** Opening Source data block **
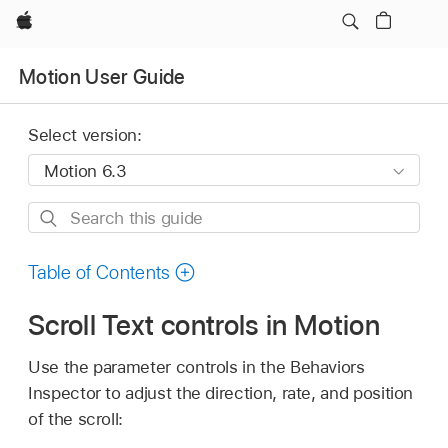
Apple
Motion User Guide
Select version:
Search
this
guide
Table of Contents
Scroll Text controls in Motion
Use the parameter controls in the Behaviors
Inspector to adjust the direction, rate, and position
of the scroll:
** Closing Source data block **
→ **Exercise details**
Quote the text lines from the records above verbatim and in their original order, leaving out the pictures.

→ **Answer box**
Apple
Motion User Guide
Select version:
Search
this
guide
Table of Contents
Scroll Text controls in Motion
Use the parameter controls in the Behaviors
Inspector to adjust the direction, rate, and position
of the scroll:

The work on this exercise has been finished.